Os milhões do asfalto

Um dos principais contratos já levantados pelo Bonito Sem Filtro News é o Contrato nº 31/2024, firmado com a Infra+ S/A, decorrente da Concorrência Pública nº 05/2023, Processo Administrativo nº 260/2023, no valor de R$ 9.539.550,70.

Nessa concorrência ocorreu um episódio que merece explicação documental. A Rainha Construtora apresentou proposta de R$ 9.147.540,72, enquanto a Infra+ ofereceu R$ 9.539.550,70. A Rainha acabou desclassificada e a Infra+ ficou com o contrato, uma diferença de R$ 392.009,98. Uma proposta menor não garante vitória em licitação, mas a motivação técnica da desclassificação precisa estar claramente demonstrada no processo.

A Infra+ também aparece no Contrato nº 99/2025, decorrente da Concorrência Eletrônica nº 09/2025, Processo nº 91/2025, no valor de R$ 15.548.141,60, referente à segunda etapa do Programa de Eficiência Municipal, com obras de infraestrutura urbana.

Há ainda o Contrato Agesul nº 103/2026, também executado pela Infra+, no valor de R$ 5.841.756,39, decorrente da Concorrência Eletrônica nº 047/2026. Esse contrato é estadual, portanto não deve ser confundido com os contratos diretamente celebrados pela Prefeitura, mas integra o volume de obras executadas pela empresa em Bonito.

A Rainha Construtora, por sua vez, também acumula contratos de pavimentação no município. Em 2025, venceu a obra da Vila Machado por R$ 820.400,23, a Etapa 6 do Jardim das Flores por R$ 1.155.509,96 e a pavimentação e drenagem da Vila Mimito por R$ 1.787.999,99.

Somente esses contratos municipais da Infra+ e Rainha citados acima alcançam aproximadamente R$ 28,85 milhões.
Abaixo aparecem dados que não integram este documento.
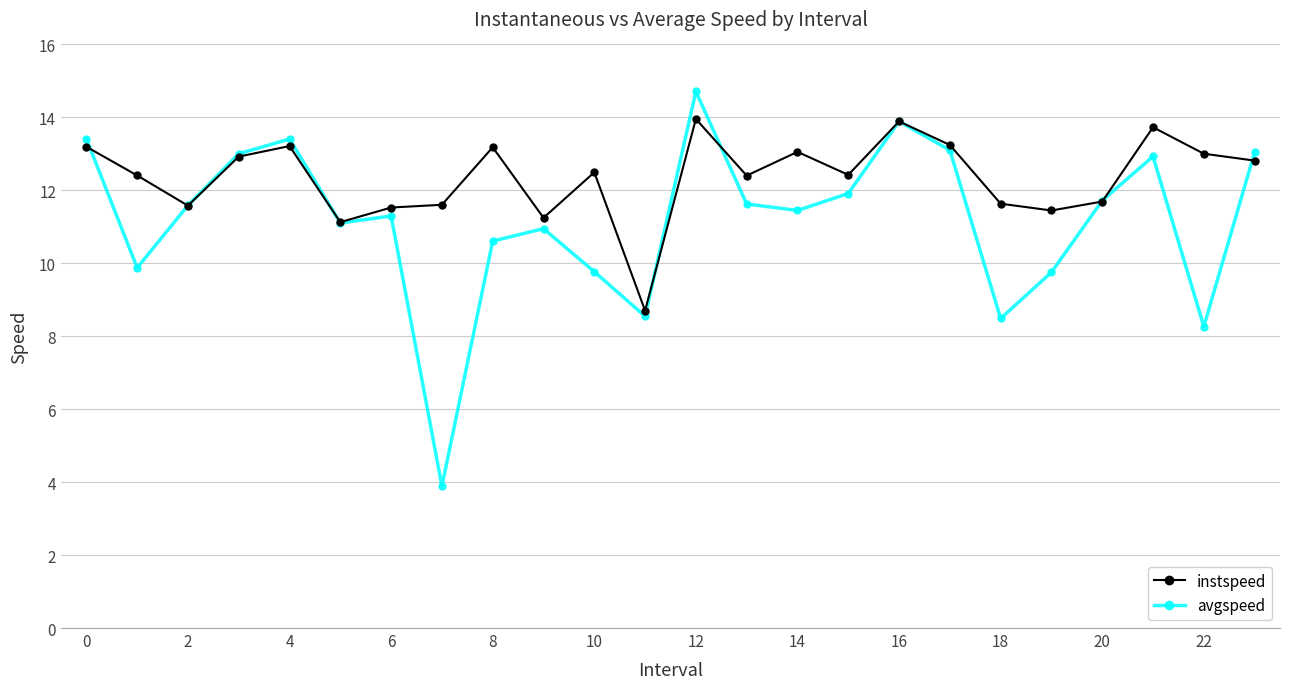

At how many categories does at least one series exceed 9?

23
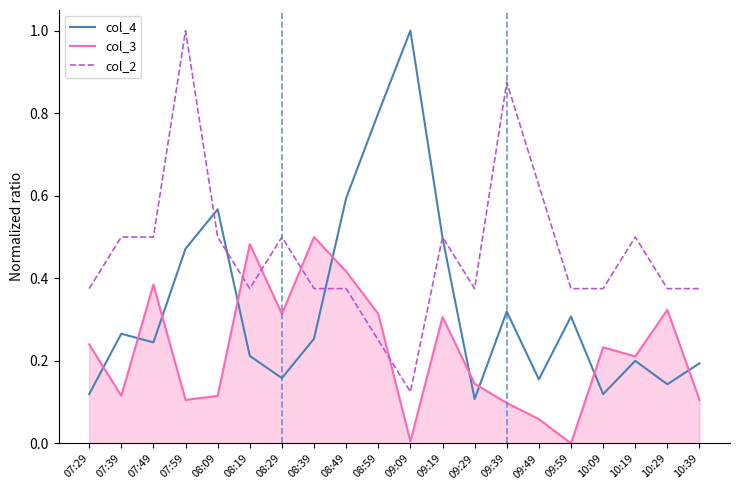

At which category does col_3 reach its first local valley?

07:39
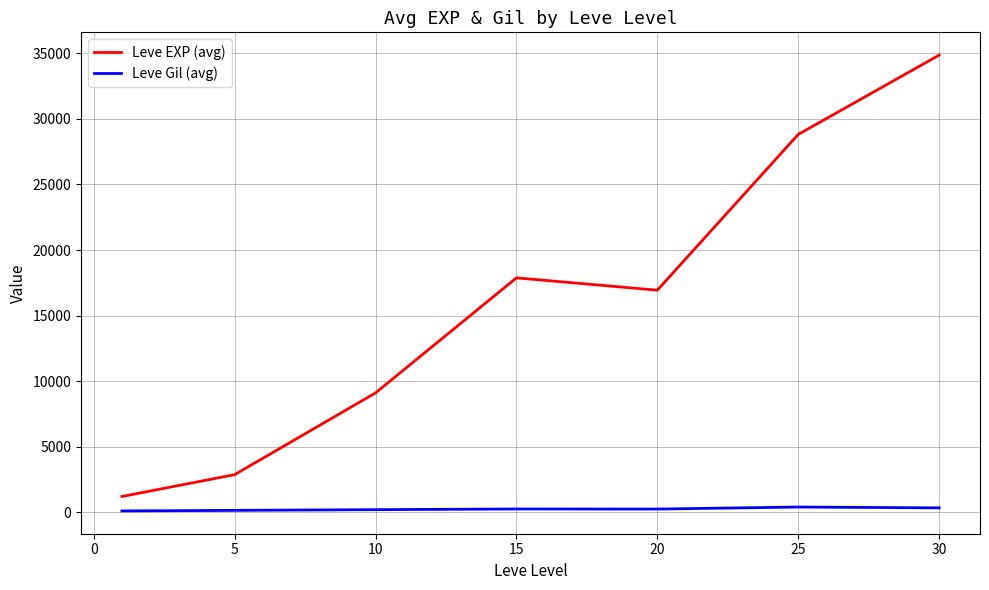

Which series has the widest spread of values?

Leve EXP (avg)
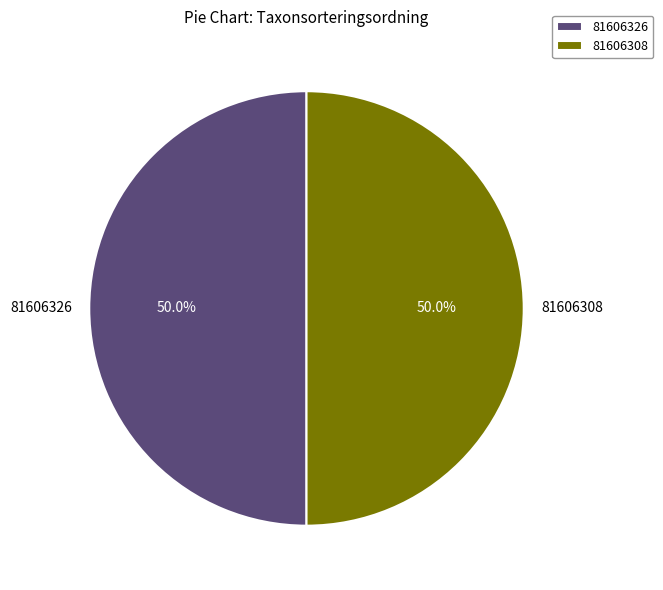

Is it true that 81606308 is 50% of the pie?

True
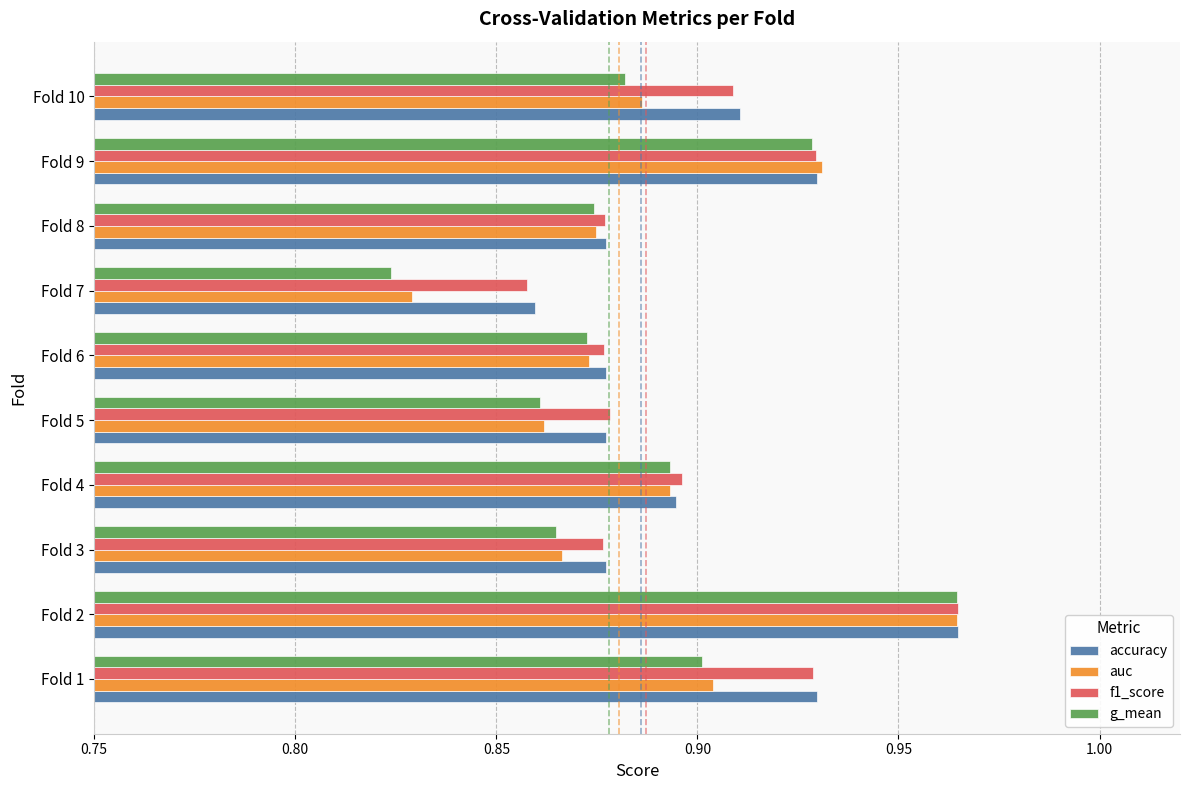

What is the difference between the second highest and minimum values in the f1_score series?

0.1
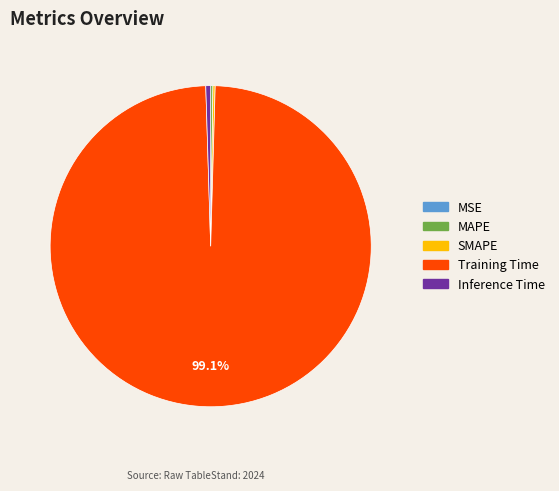

Does Training Time account for over 50% of the chart?

Yes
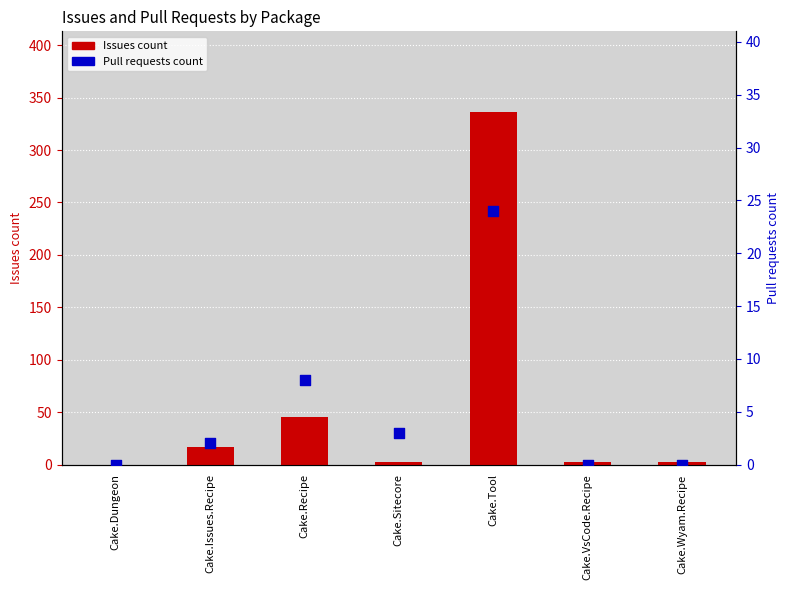

At which category is the sum across all series the highest?

Cake.Tool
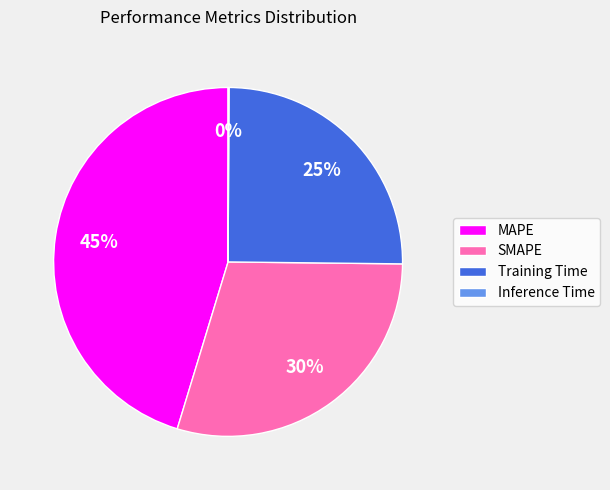

Which slice is the largest?

MAPE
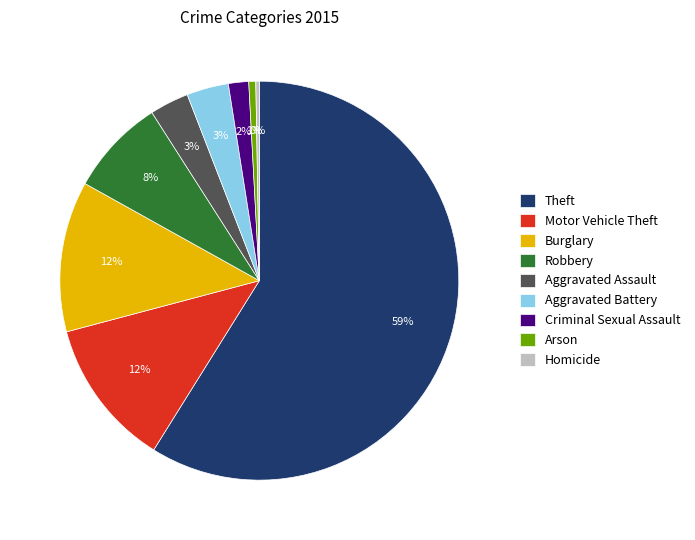

Which has a higher value, Aggravated Battery or Arson?

Aggravated Battery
Incluindo o contrato estadual da Agesul executado pela Infra+, o conjunto ultrapassa R$ 34,69 milhões.

É dinheiro suficiente para justificar uma pergunta bastante simples: o que foi contratado, medido e pago corresponde, em quantidade e qualidade, ao que está hoje debaixo dos pneus?

Asfalto não pode virar farelo

Alguns trechos relativamente recentes já apresentam sinais de deterioração. Não cabe ao cidadão determinar se a causa está no material, espessura, base, compactação ou drenagem. Cabe aos responsáveis técnicos demonstrar que aquilo que foi executado corresponde ao projeto e às medições.

Se estiver correto, que os documentos e testes comprovem. Se houver falhas, que sejam identificadas as causas, responsabilidades e a obrigação de reparação.

Depois de tantos milhões colocados nas ruas, Bonito precisa saber não apenas quanto custou o asfalto, mas quanto tempo ele deveria durar.

Asfalto público não pode durar menos que a propaganda da obra.